Так и хочется заорать: да не нужна мне твоя помощь! Мне нужен был отец, моей маме нужен был муж! Нам нужна была опора, поддержка, любовь, защита, но у нас ничего из этого не было. Ничего! Но я не произношу и звука. Пусть во мне и бушует дикий пожар, поддаваться эмоциям безумно глупо, ведь что бы я ни кричала, о чем бы ни говорила – факт остается фактом: идти мне некуда. Этот человек – моя единственная надежда хотя бы на какое-то будущее.
Константин водит меня по роскошным, огромным комнатам, то и дело, отвлекаясь на звонки. Что ж, работы у него и, правда, завалом, иначе как объяснить то, во что эта семья превратила свой обычный, трехэтажный коттедж? Я никогда не видела ничего подобного, но стараюсь держать себя в руках и не расширять глаза слишком уж часто. Также я стараюсь не вздыхать, не охать, не каменеть при виде огромного, полукруглого телевизора, занимающего в зале больше места, чем моя прежняя кровать. Хожу по этим хоромам и думаю: как же такое возможно, что люди живут настолько по-разному? Все мы работаем, все мы стараемся достичь лучшего, однако кто-то ест из одноразовой посуды, а кто-то десять минут только раздумывает над тем, каким именно по счету ножом отрезать рыбу. Разве не абсурд? Да, оплата каждому своя: кому-то повезло больше, кому-то меньше, и, естественно, мы никогда не избавимся от этого пресловутого социального неравенства, ведь иначе это будет так сильно противоречить нашей человеческой натуре. Однако есть ли предел этому безумию? Я два года почти ничего не ела, делила с мамой один кусок мяса на двоих – и то не каждый день. Что же в это время делали люди с данной улицы? Сомневаюсь, что их проблемы хотя бы каким-то образом соприкасались с нашими.

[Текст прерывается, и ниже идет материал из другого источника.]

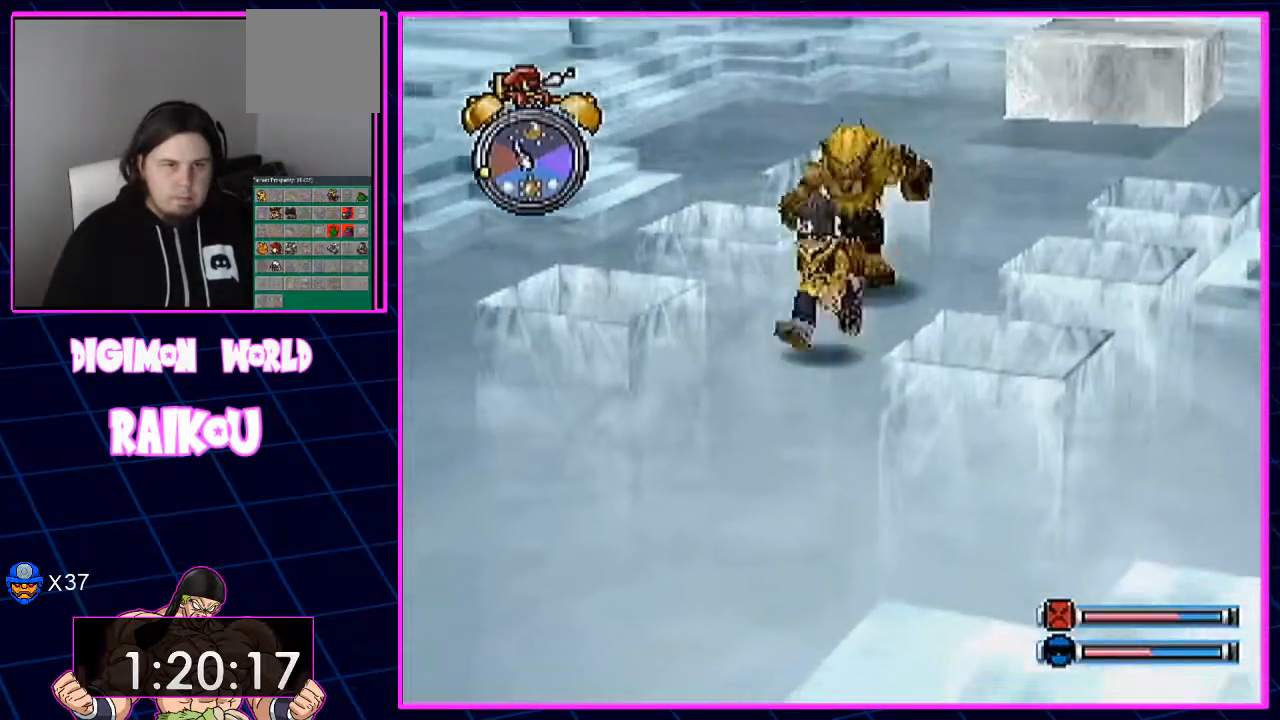
{"dt_ms": 500, "buttons": ["DPAD_DOWN", "DPAD_LEFT"], "left_stick": "center", "right_stick": "center", "events": []}
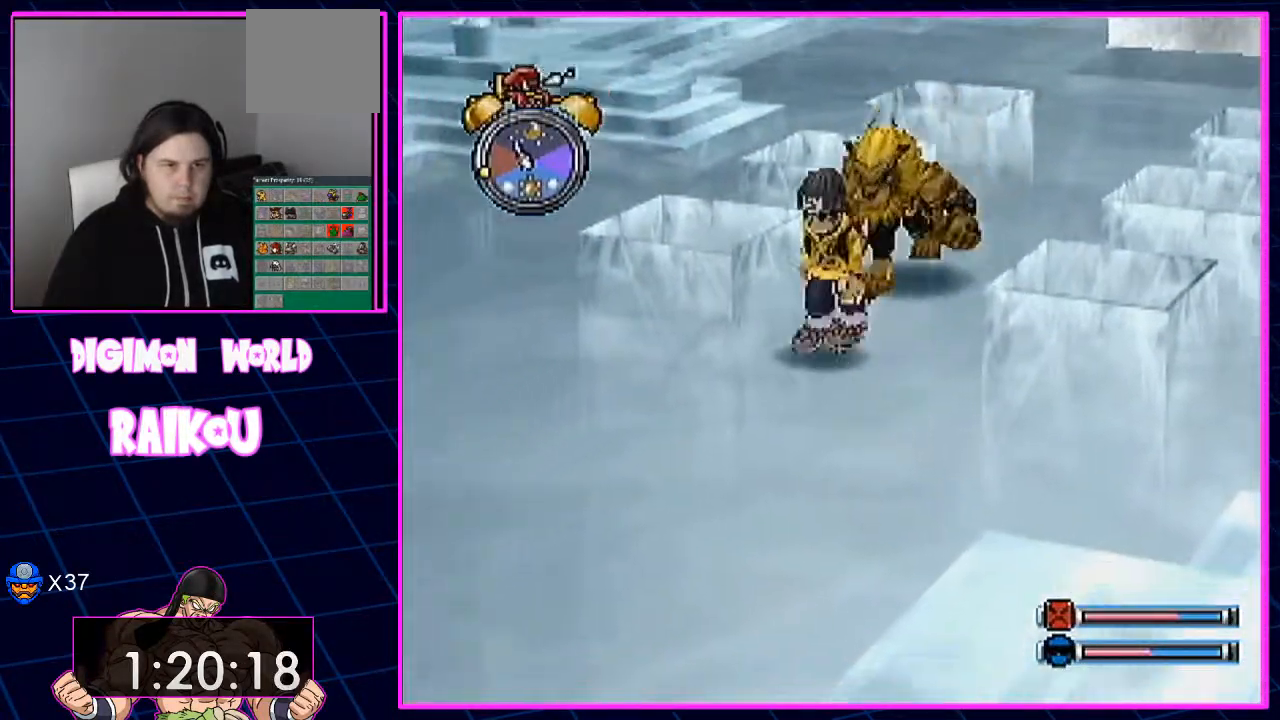
{"dt_ms": 500, "buttons": ["DPAD_DOWN", "DPAD_LEFT"], "left_stick": "center", "right_stick": "center", "events": []}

- Прости, – в очередной раз извиняется этот человек. Он убирает телефон в карман и поправляет вязанный, светло-бежевый свитер. – Не работа, а сплошное сумасшествие. Наталья говорила, чем я занимаюсь?
- Нет. – Почему-то вру я и вскидываю подбородок. – Мы не говорили о те…, Вас.

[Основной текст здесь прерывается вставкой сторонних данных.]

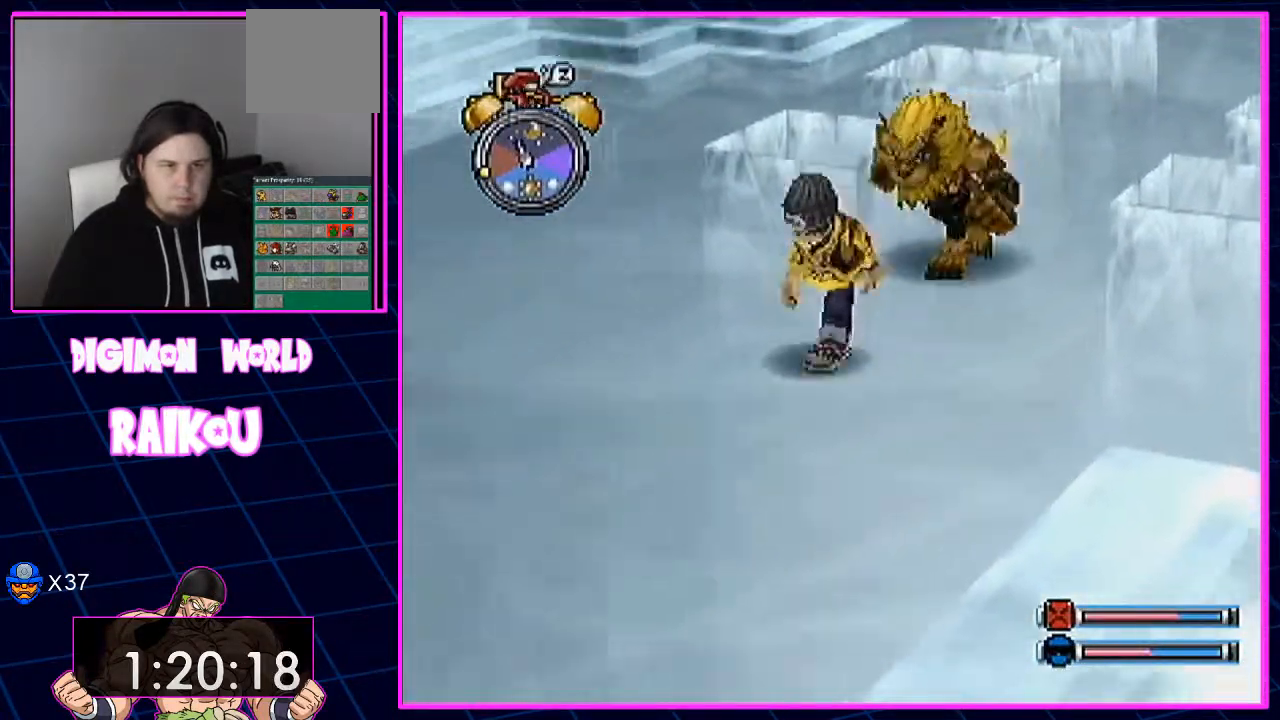
{"dt_ms": 500, "buttons": ["DPAD_DOWN", "DPAD_LEFT"], "left_stick": "center", "right_stick": "center", "events": []}
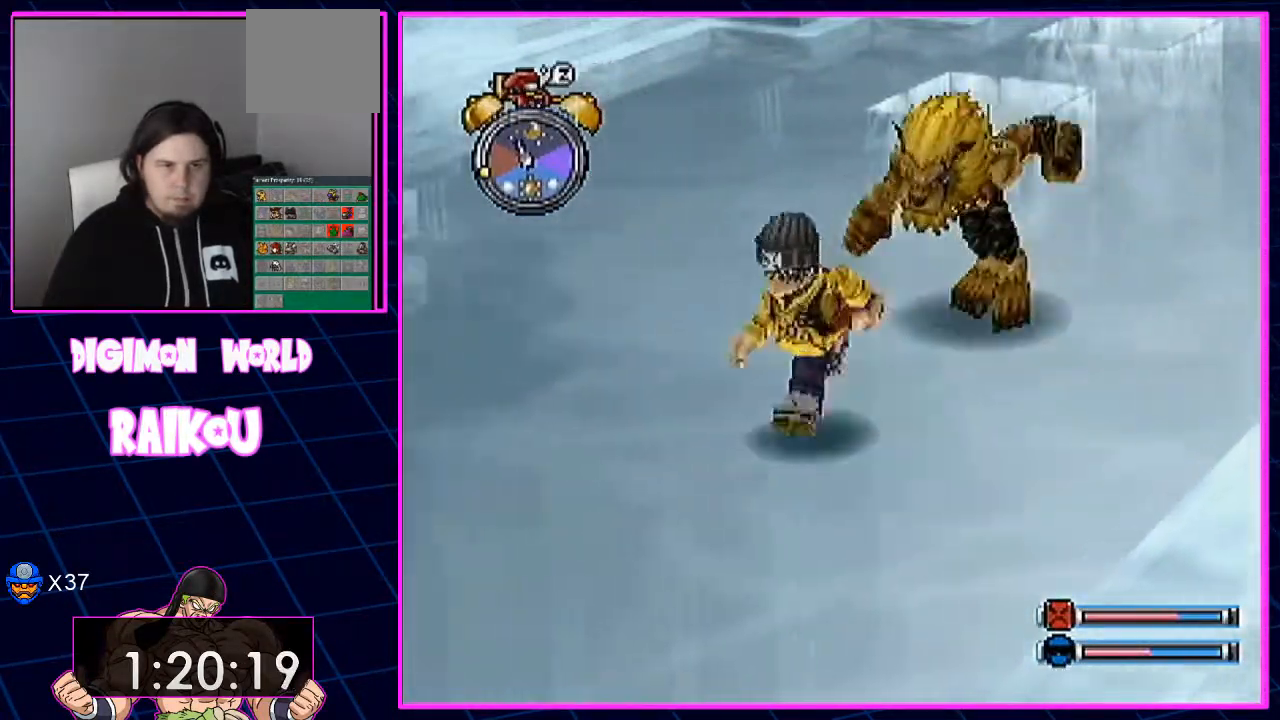
{"dt_ms": 500, "buttons": ["DPAD_DOWN", "DPAD_LEFT"], "left_stick": "center", "right_stick": "center", "events": []}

Константин не обижается. Наоборот понимающе кивает, и это бесит меня еще сильней: с какой стати он вдруг играет роль чувственного отца? Может, и виноватым еще себя считает? С силой прикусываю губу и горблюсь. Мне не по себе от этого места. Пусть здесь красиво – здесь холодно. Слишком много пространства для одиночества.
Мы вновь спускаемся на первый этаж. Идем в зал, который совсем недавно показался мне слишком вычурным: кресла с дубовыми подлокотниками, толстые ковры, люстры, комоды, книги на широченных, деревянных полках – не перебор ли? Хотя не мне судить. Я как раз собираюсь спросить, можно ли подышать свежим воздухом – не терпится сбежать – как вдруг вижу около стеклянного столика высокую, худую брюнетку.
- Зои, хочу представить тебе свою жену. Елену. – Константин подходит к незнакомке и ласково берет ее под руку, но, едва она поднимает на меня свой взгляд, как тут же весь свет в комнате, будто становится тусклым. Возможно, уголки ее пухлых губ и дергаются в чем-то напоминающем улыбку, однако я не ведусь на данный трюк. Уверена, эта особа уже со всей страстностью и горячностью успела меня возненавидеть.
- Привет, - говорит она, но руку в мою сторону тянет.
- Здравствуйте.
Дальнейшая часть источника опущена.